Task item:
Reproduce every line of text in the records below word for word, and leave the pictures out of your answer.

Supplied data:
··········

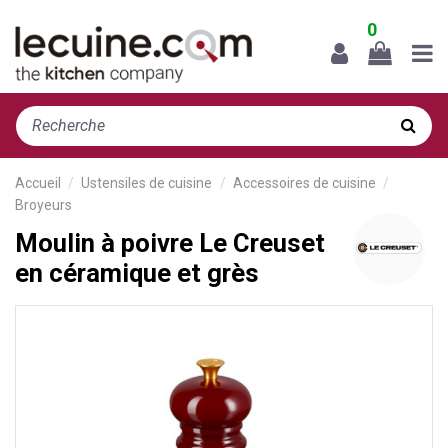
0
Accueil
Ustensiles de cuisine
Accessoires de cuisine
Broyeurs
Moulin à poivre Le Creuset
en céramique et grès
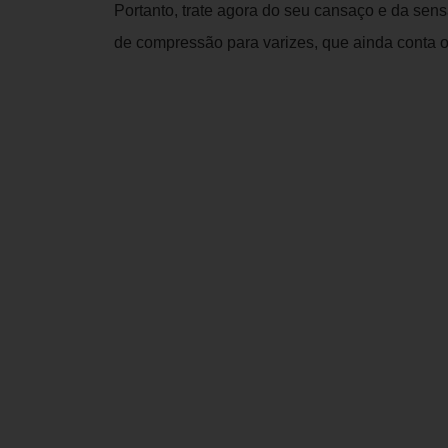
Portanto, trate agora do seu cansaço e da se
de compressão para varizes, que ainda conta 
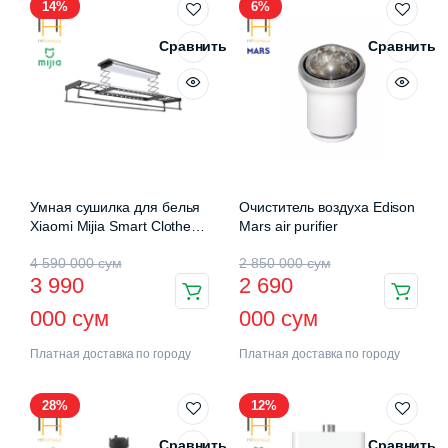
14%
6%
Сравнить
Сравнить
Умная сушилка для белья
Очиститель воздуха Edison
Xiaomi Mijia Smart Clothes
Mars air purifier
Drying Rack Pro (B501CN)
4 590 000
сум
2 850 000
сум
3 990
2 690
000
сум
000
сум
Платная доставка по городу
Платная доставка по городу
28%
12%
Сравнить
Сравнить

··········

Your response:
0
Accueil
Ustensiles de cuisine
Accessoires de cuisine
Broyeurs
Moulin à poivre Le Creuset
en céramique et grès
Portanto, trate agora do seu cansaço e da se
de compressão para varizes, que ainda conta 
14%
6%
Сравнить
Сравнить
Умная сушилка для белья
Очиститель воздуха Edison
Xiaomi Mijia Smart Clothes
Mars air purifier
Drying Rack Pro (B501CN)
4 590 000
сум
2 850 000
сум
3 990
2 690
000
сум
000
сум
Платная доставка по городу
Платная доставка по городу
28%
12%
Сравнить
Сравнить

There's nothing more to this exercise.